Exercise details
Could you write out the material below again, changing each "common name" to "vernacular name" and leaving everything else as it is?

Task inputs
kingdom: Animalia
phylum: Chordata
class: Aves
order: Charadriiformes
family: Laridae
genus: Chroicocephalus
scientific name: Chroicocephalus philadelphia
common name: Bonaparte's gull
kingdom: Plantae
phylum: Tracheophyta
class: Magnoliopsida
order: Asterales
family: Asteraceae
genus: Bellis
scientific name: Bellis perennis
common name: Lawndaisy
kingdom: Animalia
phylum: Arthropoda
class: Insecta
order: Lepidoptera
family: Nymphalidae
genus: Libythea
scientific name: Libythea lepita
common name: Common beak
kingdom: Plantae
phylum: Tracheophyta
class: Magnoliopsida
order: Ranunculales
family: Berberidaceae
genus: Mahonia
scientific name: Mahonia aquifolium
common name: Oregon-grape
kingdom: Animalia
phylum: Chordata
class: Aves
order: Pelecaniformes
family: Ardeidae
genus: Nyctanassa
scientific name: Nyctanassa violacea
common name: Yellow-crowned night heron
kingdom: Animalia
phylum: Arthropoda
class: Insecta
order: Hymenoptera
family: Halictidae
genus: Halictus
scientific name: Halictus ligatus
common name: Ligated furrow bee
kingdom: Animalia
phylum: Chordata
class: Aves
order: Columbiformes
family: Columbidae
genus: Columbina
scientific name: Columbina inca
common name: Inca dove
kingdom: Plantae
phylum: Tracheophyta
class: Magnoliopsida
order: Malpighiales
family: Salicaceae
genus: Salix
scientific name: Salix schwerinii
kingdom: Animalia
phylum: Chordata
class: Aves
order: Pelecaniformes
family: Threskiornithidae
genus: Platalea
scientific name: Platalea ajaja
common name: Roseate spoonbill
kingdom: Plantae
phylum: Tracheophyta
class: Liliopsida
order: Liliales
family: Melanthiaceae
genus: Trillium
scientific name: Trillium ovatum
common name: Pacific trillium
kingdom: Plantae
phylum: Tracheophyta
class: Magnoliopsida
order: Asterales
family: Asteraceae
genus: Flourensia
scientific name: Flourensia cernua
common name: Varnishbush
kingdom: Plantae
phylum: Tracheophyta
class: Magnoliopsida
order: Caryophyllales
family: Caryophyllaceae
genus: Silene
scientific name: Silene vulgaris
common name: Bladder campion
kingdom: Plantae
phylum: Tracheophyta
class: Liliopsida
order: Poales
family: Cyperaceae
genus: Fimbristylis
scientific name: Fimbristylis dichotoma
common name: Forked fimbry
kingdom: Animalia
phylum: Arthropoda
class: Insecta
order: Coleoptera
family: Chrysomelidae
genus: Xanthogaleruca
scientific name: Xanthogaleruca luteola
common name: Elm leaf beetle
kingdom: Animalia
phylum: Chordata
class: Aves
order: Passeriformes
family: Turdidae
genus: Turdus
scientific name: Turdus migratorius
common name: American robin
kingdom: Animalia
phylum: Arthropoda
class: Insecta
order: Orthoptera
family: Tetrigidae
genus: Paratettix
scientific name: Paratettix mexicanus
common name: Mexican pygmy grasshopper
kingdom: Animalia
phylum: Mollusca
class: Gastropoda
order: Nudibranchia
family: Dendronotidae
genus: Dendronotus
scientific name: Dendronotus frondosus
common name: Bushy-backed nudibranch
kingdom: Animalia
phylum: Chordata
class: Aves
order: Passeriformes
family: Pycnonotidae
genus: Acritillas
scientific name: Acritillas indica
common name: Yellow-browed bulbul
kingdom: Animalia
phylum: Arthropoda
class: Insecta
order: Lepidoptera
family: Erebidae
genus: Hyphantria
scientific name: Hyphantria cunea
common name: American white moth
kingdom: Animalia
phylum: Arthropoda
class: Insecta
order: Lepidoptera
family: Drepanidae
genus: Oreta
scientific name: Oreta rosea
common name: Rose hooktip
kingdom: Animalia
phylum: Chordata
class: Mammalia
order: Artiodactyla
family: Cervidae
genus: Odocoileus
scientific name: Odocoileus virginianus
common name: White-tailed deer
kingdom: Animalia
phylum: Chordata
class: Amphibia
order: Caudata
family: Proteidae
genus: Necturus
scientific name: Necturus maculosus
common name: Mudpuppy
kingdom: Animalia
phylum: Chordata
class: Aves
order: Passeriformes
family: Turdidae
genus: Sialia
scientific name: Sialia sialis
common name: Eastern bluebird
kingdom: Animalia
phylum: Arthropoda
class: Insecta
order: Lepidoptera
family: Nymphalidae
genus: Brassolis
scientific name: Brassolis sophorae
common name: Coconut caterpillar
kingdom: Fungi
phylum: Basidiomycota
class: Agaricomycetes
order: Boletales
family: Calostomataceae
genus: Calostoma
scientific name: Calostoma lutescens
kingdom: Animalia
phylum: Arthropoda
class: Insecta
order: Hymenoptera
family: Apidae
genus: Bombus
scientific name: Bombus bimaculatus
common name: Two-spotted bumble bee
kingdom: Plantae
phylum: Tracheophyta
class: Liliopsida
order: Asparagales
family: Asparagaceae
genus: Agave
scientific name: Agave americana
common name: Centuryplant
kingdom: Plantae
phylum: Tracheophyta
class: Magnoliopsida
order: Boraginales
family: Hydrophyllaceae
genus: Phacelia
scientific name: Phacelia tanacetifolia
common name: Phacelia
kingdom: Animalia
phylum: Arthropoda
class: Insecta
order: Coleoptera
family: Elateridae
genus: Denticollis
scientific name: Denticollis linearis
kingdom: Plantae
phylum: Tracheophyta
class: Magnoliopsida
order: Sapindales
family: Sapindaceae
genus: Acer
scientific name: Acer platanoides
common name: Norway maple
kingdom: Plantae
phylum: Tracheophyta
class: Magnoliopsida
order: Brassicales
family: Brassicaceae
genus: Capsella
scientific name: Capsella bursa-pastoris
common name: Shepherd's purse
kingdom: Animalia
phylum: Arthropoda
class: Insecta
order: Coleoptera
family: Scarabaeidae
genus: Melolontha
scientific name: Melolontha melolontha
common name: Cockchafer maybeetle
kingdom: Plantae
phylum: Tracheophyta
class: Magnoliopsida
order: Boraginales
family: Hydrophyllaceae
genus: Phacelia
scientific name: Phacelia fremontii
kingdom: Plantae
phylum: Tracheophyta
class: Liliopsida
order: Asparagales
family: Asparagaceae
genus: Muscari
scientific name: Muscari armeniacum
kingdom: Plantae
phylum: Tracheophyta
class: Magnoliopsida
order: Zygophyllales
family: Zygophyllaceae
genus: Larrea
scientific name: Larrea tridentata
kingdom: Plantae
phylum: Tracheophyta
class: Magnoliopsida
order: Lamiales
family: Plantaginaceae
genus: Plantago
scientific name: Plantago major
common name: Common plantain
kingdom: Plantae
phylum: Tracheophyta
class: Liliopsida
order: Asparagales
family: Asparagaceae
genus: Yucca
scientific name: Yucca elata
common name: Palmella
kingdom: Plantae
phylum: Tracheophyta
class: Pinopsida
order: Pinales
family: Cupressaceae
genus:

Solution for this problem
kingdom: Animalia
phylum: Chordata
class: Aves
order: Charadriiformes
family: Laridae
genus: Chroicocephalus
scientific name: Chroicocephalus philadelphia
vernacular name: Bonaparte's gull
kingdom: Plantae
phylum: Tracheophyta
class: Magnoliopsida
order: Asterales
family: Asteraceae
genus: Bellis
scientific name: Bellis perennis
vernacular name: Lawndaisy
kingdom: Animalia
phylum: Arthropoda
class: Insecta
order: Lepidoptera
family: Nymphalidae
genus: Libythea
scientific name: Libythea lepita
vernacular name: Common beak
kingdom: Plantae
phylum: Tracheophyta
class: Magnoliopsida
order: Ranunculales
family: Berberidaceae
genus: Mahonia
scientific name: Mahonia aquifolium
vernacular name: Oregon-grape
kingdom: Animalia
phylum: Chordata
class: Aves
order: Pelecaniformes
family: Ardeidae
genus: Nyctanassa
scientific name: Nyctanassa violacea
vernacular name: Yellow-crowned night heron
kingdom: Animalia
phylum: Arthropoda
class: Insecta
order: Hymenoptera
family: Halictidae
genus: Halictus
scientific name: Halictus ligatus
vernacular name: Ligated furrow bee
kingdom: Animalia
phylum: Chordata
class: Aves
order: Columbiformes
family: Columbidae
genus: Columbina
scientific name: Columbina inca
vernacular name: Inca dove
kingdom: Plantae
phylum: Tracheophyta
class: Magnoliopsida
order: Malpighiales
family: Salicaceae
genus: Salix
scientific name: Salix schwerinii
kingdom: Animalia
phylum: Chordata
class: Aves
order: Pelecaniformes
family: Threskiornithidae
genus: Platalea
scientific name: Platalea ajaja
vernacular name: Roseate spoonbill
kingdom: Plantae
phylum: Tracheophyta
class: Liliopsida
order: Liliales
family: Melanthiaceae
genus: Trillium
scientific name: Trillium ovatum
vernacular name: Pacific trillium
kingdom: Plantae
phylum: Tracheophyta
class: Magnoliopsida
order: Asterales
family: Asteraceae
genus: Flourensia
scientific name: Flourensia cernua
vernacular name: Varnishbush
kingdom: Plantae
phylum: Tracheophyta
class: Magnoliopsida
order: Caryophyllales
family: Caryophyllaceae
genus: Silene
scientific name: Silene vulgaris
vernacular name: Bladder campion
kingdom: Plantae
phylum: Tracheophyta
class: Liliopsida
order: Poales
family: Cyperaceae
genus: Fimbristylis
scientific name: Fimbristylis dichotoma
vernacular name: Forked fimbry
kingdom: Animalia
phylum: Arthropoda
class: Insecta
order: Coleoptera
family: Chrysomelidae
genus: Xanthogaleruca
scientific name: Xanthogaleruca luteola
vernacular name: Elm leaf beetle
kingdom: Animalia
phylum: Chordata
class: Aves
order: Passeriformes
family: Turdidae
genus: Turdus
scientific name: Turdus migratorius
vernacular name: American robin
kingdom: Animalia
phylum: Arthropoda
class: Insecta
order: Orthoptera
family: Tetrigidae
genus: Paratettix
scientific name: Paratettix mexicanus
vernacular name: Mexican pygmy grasshopper
kingdom: Animalia
phylum: Mollusca
class: Gastropoda
order: Nudibranchia
family: Dendronotidae
genus: Dendronotus
scientific name: Dendronotus frondosus
vernacular name: Bushy-backed nudibranch
kingdom: Animalia
phylum: Chordata
class: Aves
order: Passeriformes
family: Pycnonotidae
genus: Acritillas
scientific name: Acritillas indica
vernacular name: Yellow-browed bulbul
kingdom: Animalia
phylum: Arthropoda
class: Insecta
order: Lepidoptera
family: Erebidae
genus: Hyphantria
scientific name: Hyphantria cunea
vernacular name: American white moth
kingdom: Animalia
phylum: Arthropoda
class: Insecta
order: Lepidoptera
family: Drepanidae
genus: Oreta
scientific name: Oreta rosea
vernacular name: Rose hooktip
kingdom: Animalia
phylum: Chordata
class: Mammalia
order: Artiodactyla
family: Cervidae
genus: Odocoileus
scientific name: Odocoileus virginianus
vernacular name: White-tailed deer
kingdom: Animalia
phylum: Chordata
class: Amphibia
order: Caudata
family: Proteidae
genus: Necturus
scientific name: Necturus maculosus
vernacular name: Mudpuppy
kingdom: Animalia
phylum: Chordata
class: Aves
order: Passeriformes
family: Turdidae
genus: Sialia
scientific name: Sialia sialis
vernacular name: Eastern bluebird
kingdom: Animalia
phylum: Arthropoda
class: Insecta
order: Lepidoptera
family: Nymphalidae
genus: Brassolis
scientific name: Brassolis sophorae
vernacular name: Coconut caterpillar
kingdom: Fungi
phylum: Basidiomycota
class: Agaricomycetes
order: Boletales
family: Calostomataceae
genus: Calostoma
scientific name: Calostoma lutescens
kingdom: Animalia
phylum: Arthropoda
class: Insecta
order: Hymenoptera
family: Apidae
genus: Bombus
scientific name: Bombus bimaculatus
vernacular name: Two-spotted bumble bee
kingdom: Plantae
phylum: Tracheophyta
class: Liliopsida
order: Asparagales
family: Asparagaceae
genus: Agave
scientific name: Agave americana
vernacular name: Centuryplant
kingdom: Plantae
phylum: Tracheophyta
class: Magnoliopsida
order: Boraginales
family: Hydrophyllaceae
genus: Phacelia
scientific name: Phacelia tanacetifolia
vernacular name: Phacelia
kingdom: Animalia
phylum: Arthropoda
class: Insecta
order: Coleoptera
family: Elateridae
genus: Denticollis
scientific name: Denticollis linearis
kingdom: Plantae
phylum: Tracheophyta
class: Magnoliopsida
order: Sapindales
family: Sapindaceae
genus: Acer
scientific name: Acer platanoides
vernacular name: Norway maple
kingdom: Plantae
phylum: Tracheophyta
class: Magnoliopsida
order: Brassicales
family: Brassicaceae
genus: Capsella
scientific name: Capsella bursa-pastoris
vernacular name: Shepherd's purse
kingdom: Animalia
phylum: Arthropoda
class: Insecta
order: Coleoptera
family: Scarabaeidae
genus: Melolontha
scientific name: Melolontha melolontha
vernacular name: Cockchafer maybeetle
kingdom: Plantae
phylum: Tracheophyta
class: Magnoliopsida
order: Boraginales
family: Hydrophyllaceae
genus: Phacelia
scientific name: Phacelia fremontii
kingdom: Plantae
phylum: Tracheophyta
class: Liliopsida
order: Asparagales
family: Asparagaceae
genus: Muscari
scientific name: Muscari armeniacum
kingdom: Plantae
phylum: Tracheophyta
class: Magnoliopsida
order: Zygophyllales
family: Zygophyllaceae
genus: Larrea
scientific name: Larrea tridentata
kingdom: Plantae
phylum: Tracheophyta
class: Magnoliopsida
order: Lamiales
family: Plantaginaceae
genus: Plantago
scientific name: Plantago major
vernacular name: Common plantain
kingdom: Plantae
phylum: Tracheophyta
class: Liliopsida
order: Asparagales
family: Asparagaceae
genus: Yucca
scientific name: Yucca elata
vernacular name: Palmella
kingdom: Plantae
phylum: Tracheophyta
class: Pinopsida
order: Pinales
family: Cupressaceae
genus:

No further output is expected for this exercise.